Pero la soberbia que generó en Ella semejante victoria, la instauración del cepo cambiario, los accidentes de los trenes de la línea Sarmiento y la sucesión de casos de corrupción en los que aparecen involucrados desde el vicepresidente hasta el empresario considerado testaferro de Kirchner, junto con la creciente inflación y la preocupación por la inseguridad, son las razones por las que más del 60% de los argentinos ya no la apoya y no la votaría en ninguna circunstancia. Daniel Scioli se dio cuenta antes que nadie y por eso se candidateó primero. El problema fue que Ella lo asfixió tanto que casi lo deja sin juego. Por eso ahora no puede decir todo lo que piensa. Massa, un adicto a las encuestas, dijo, en el lanzamiento de su campaña, todo lo que el 60% de los argentinos, y un poquito más, tienen ganas de escuchar. Basta de Cristina. Basta de gritos. Basta de inflación. Justicia independiente. Más república. Sí a la Asignación Universal por Hijo y a las mejoras sociales. No a la prepotencia y la inseguridad. Quiero escuchar y compartir la misma mesa, también, con el que piensa distinto. Viva el papa Francisco. Voy a criticar y denunciar lo que no está bien, pero al mismo tiempo voy a ofrecer una solución para mejorarlo. Voy a proponer una reforma financiera porque no puede ser que los laburantes paguen impuestos a las ganancias y una transacción financiera de 20 millones de dólares esté liberada del pago de tributos. Pero, por sobre todas las cosas, voy a hacer todo lo que esté a mi alcance para evitar que Ella pueda volver a ser presidenta.
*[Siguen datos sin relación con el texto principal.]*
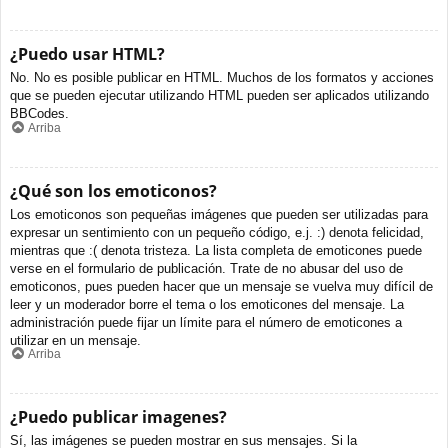
¿Puedo usar HTML?
No. No es posible publicar en HTML. Muchos de los formatos y acciones
que se pueden ejecutar utilizando HTML pueden ser aplicados utilizando
BBCodes.
Arriba
¿Qué son los emoticonos?
Los emoticonos son pequeñas imágenes que pueden ser utilizadas para
expresar un sentimiento con un pequeño código, e.j. :) denota felicidad,
mientras que :( denota tristeza. La lista completa de emoticones puede
verse en el formulario de publicación. Trate de no abusar del uso de
emoticonos, pues pueden hacer que un mensaje se vuelva muy difícil de
leer y un moderador borre el tema o los emoticones del mensaje. La
administración puede fijar un límite para el número de emoticones a
utilizar en un mensaje.
Arriba
¿Puedo publicar imagenes?
Sí, las imágenes se pueden mostrar en sus mensajes. Si la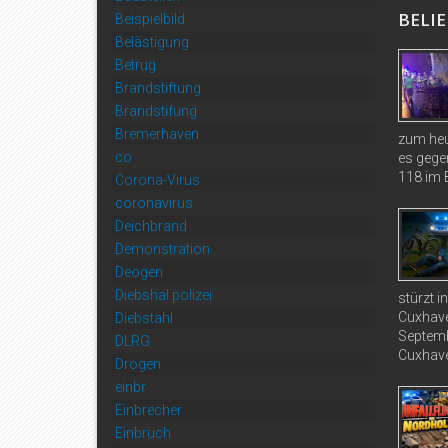
BELIE
Beispielbild
Belästigung
Betrug
Brandstiftung
Brandstifung
Bremerhaven
zum heu
co
es gege
118 im B
Corona-Virus
coronavirus
Deichbrand
Demonstration
Deogen
Diebshal polizei
stürzt 
Cuxhave
Diebstahl
Septemb
DLRG
Cuxhave
Drogen
einbr
Einbrecher
Einbruch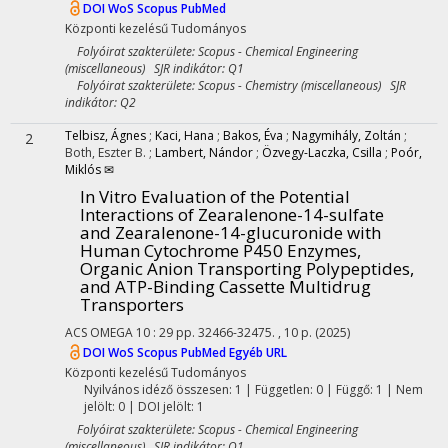
DOI
WoS
Scopus
PubMed
Központi kezelésű
Tudományos
Folyóirat szakterülete: Scopus - Chemical Engineering
(miscellaneous) SJR indikátor: Q1
Folyóirat szakterülete: Scopus - Chemistry (miscellaneous) SJR
indikátor: Q2
Telbisz, Ágnes
;
Kaci, Hana
;
Bakos, Éva
;
Nagymihály, Zoltán
;
2
Both, Eszter B.
;
Lambert, Nándor
;
Özvegy-Laczka, Csilla
;
Poór,
Miklós ✉
In Vitro Evaluation of the Potential
Interactions of Zearalenone-14-sulfate
and Zearalenone-14-glucuronide with
Human Cytochrome P450 Enzymes,
Organic Anion Transporting Polypeptides,
and ATP-Binding Cassette Multidrug
Transporters
ACS OMEGA
10
:
29
pp. 32466-32475. , 10 p.
(2025)
DOI
WoS
Scopus
PubMed
Egyéb URL
Központi kezelésű
Tudományos
Nyilvános idéző összesen: 1
| Független: 0 | Függő: 1 | Nem
jelölt: 0 | DOI jelölt: 1
Folyóirat szakterülete: Scopus - Chemical Engineering
(miscellaneous) SJR indikátor: Q1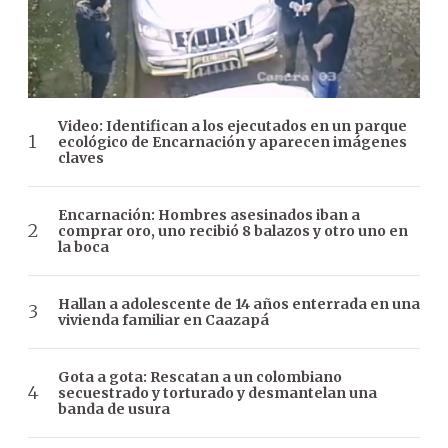
Video: Identifican a los ejecutados en un parque
ecológico de Encarnación y aparecen imágenes
claves
Encarnación: Hombres asesinados iban a
comprar oro, uno recibió 8 balazos y otro uno en
la boca
Hallan a adolescente de 14 años enterrada en una
vivienda familiar en Caazapá
Gota a gota: Rescatan a un colombiano
secuestrado y torturado y desmantelan una
banda de usura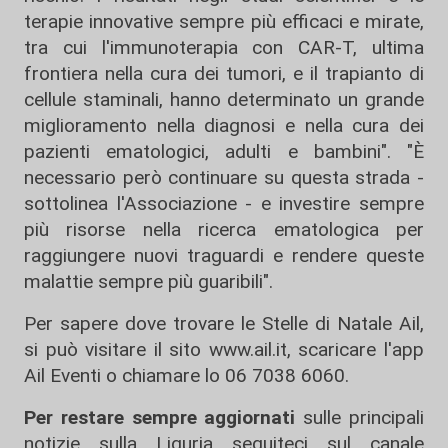
terapie innovative sempre più efficaci e mirate,
tra cui l'immunoterapia con CAR-T, ultima
frontiera nella cura dei tumori, e il trapianto di
cellule staminali, hanno determinato un grande
miglioramento nella diagnosi e nella cura dei
pazienti ematologici, adulti e bambini". "È
necessario però continuare su questa strada -
sottolinea l'Associazione - e investire sempre
più risorse nella ricerca ematologica per
raggiungere nuovi traguardi e rendere queste
malattie sempre più guaribili".
Per sapere dove trovare le Stelle di Natale Ail,
si può visitare il sito www.ail.it, scaricare l'app
Ail Eventi o chiamare lo 06 7038 6060.
Per restare sempre aggiornati
sulle principali
notizie sulla Liguria seguiteci sul canale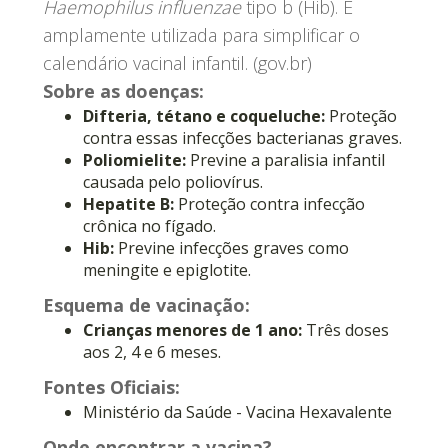
Haemophilus influenzae
tipo b (Hib). É
amplamente utilizada para simplificar o
calendário vacinal infantil. (gov.br)
Sobre as doenças:
Difteria, tétano e coqueluche:
Proteção
contra essas infecções bacterianas graves.
Poliomielite:
Previne a paralisia infantil
causada pelo poliovírus.
Hepatite B:
Proteção contra infecção
crônica no fígado.
Hib:
Previne infecções graves como
meningite e epiglotite.
Esquema de vacinação:
Crianças menores de 1 ano:
Três doses
aos 2, 4 e 6 meses.
Fontes Oficiais:
Ministério da Saúde - Vacina Hexavalente
Onde encontrar a vacina?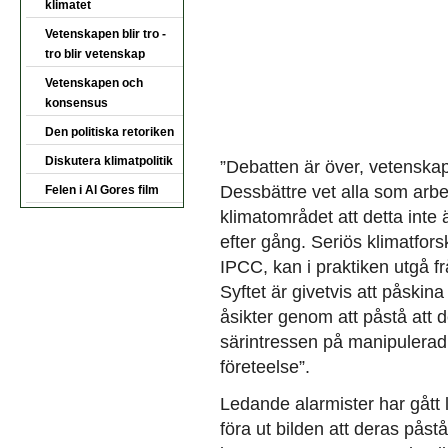
klimatet
Vetenskapen blir tro -
tro blir vetenskap
Vetenskapen och
konsensus
Den politiska retoriken
Diskutera klimatpolitik
”Debatten är över, vetenskape
Dessbättre vet alla som arbe
Felen i Al Gores film
klimatområdet att detta inte
efter gång. Seriös klimatfor
IPCC, kan i praktiken utgå fr
Syftet är givetvis att påsk
åsikter genom att påstå att 
särintressen på manipulerad 
företeelse”.
Ledande alarmister har gått
föra ut bilden att deras pås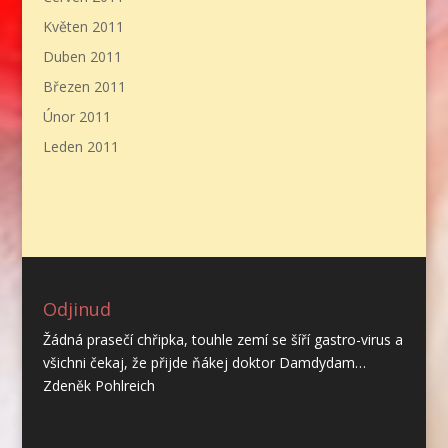
Květen 2011
Duben 2011
Březen 2011
Únor 2011
Leden 2011
Odjinud
Žádná prasečí chřipka, touhle zemí se šíří gastro-virus a
všichni čekaj, že přijde ňákej doktor Damdydam…
Zdeněk Pohlreich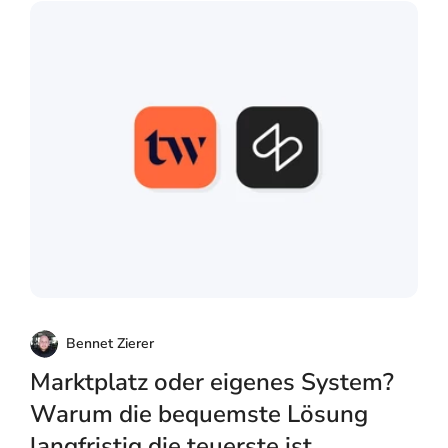
Bennet Zierer
Marktplatz oder eigenes System?
Warum die bequemste Lösung
langfristig die teuerste ist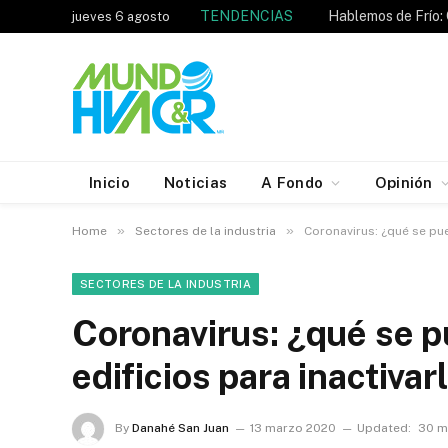
TENDENCIAS
jueves 6 agosto
Inicio
Noticias
A Fondo
Opinión
»
»
Home
Sectores de la industria
Coronavirus: ¿qué se pue
SECTORES DE LA INDUSTRIA
Coronavirus: ¿qué se p
edificios para inactivar
By
Danahé San Juan
13 marzo 2020
Updated:
30 m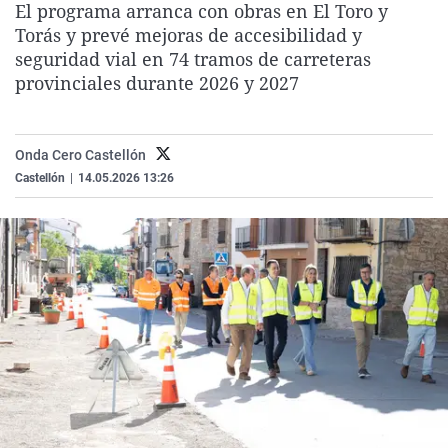
El programa arranca con obras en El Toro y
La rosa de los vientos
Caso
Extremadura
Virales
Torás y prevé mejoras de accesibilidad y
Gente viajera
Retornados
Galicia
Televisión
seguridad vial en 74 tramos de carreteras
provinciales durante 2026 y 2027
Como el perro y el gat
Equipo de investigaci
La Rioja
Elecciones
Operación Viuda Negr
Navarra
Onda Cero Castellón
País Vasco
Castellón
|
14.05.2026 13:26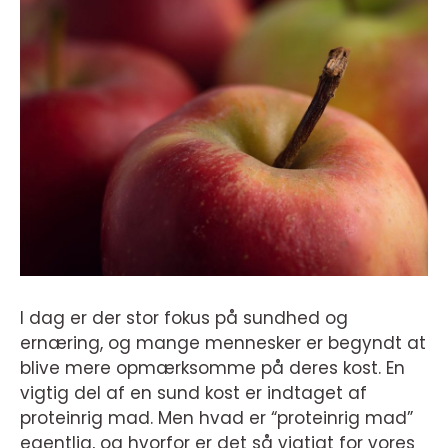
I dag er der stor fokus på sundhed og
ernæring, og mange mennesker er begyndt at
blive mere opmærksomme på deres kost. En
vigtig del af en sund kost er indtaget af
proteinrig mad. Men hvad er “proteinrig mad”
egentlig, og hvorfor er det så vigtigt for vores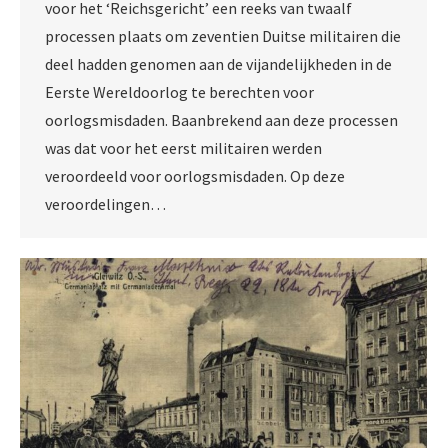
voor het ‘Reichsgericht’ een reeks van twaalf
processen plaats om zeventien Duitse militairen die
deel hadden genomen aan de vijandelijkheden in de
Eerste Wereldoorlog te berechten voor
oorlogsmisdaden. Baanbrekend aan deze processen
was dat voor het eerst militairen werden
veroordeeld voor oorlogsmisdaden. Op deze
veroordelingen…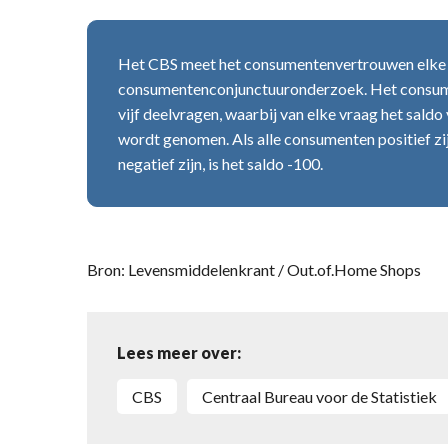
Het CBS meet het consumentenvertrouwen elke m
consumentenconjunctuuronderzoek. Het consum
vijf deelvragen, waarbij van elke vraag het sald
wordt genomen. Als alle consumenten positief zij
negatief zijn, is het saldo -100.
Bron: Levensmiddelenkrant / Out.of.Home Shops
Lees meer over:
CBS
Centraal Bureau voor de Statistiek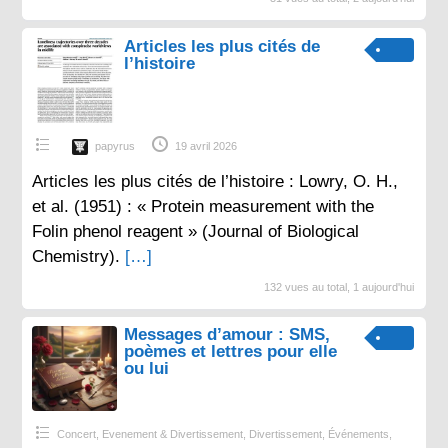
Articles les plus cités de
l’histoire
papyrus
19 avril 2026
Articles les plus cités de l’histoire : Lowry, O. H.,
et al. (1951) : « Protein measurement with the
Folin phenol reagent » (Journal of Biological
Chemistry).
[…]
132 vues au total, 1 aujourd'hui
Messages d’amour : SMS,
poèmes et lettres pour elle
ou lui
Concert, Evenement & Divertissement
,
Divertissement
,
Événements
,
Parecía Menem cuando anunció el salariazo y la revolución productiva. O Kirchner, cuando dijo que no iba a abandonar sus convicciones al ingresar a la Casa Rosada. O Cristina, cuando habló de mejorar la calidad institucional o gobernar para todos los argentinos aunque no la hayan votado. No hay mucho misterio en eso. Estuvieron en el lugar justo y en el momento apropiado. Con la camiseta del peronismo puesta. Y un olfato de tiburón para oler la sangre de su víctima ya herida. Es más fácil escribirlo que hacerlo. Y Massa lo está empezando a hacer.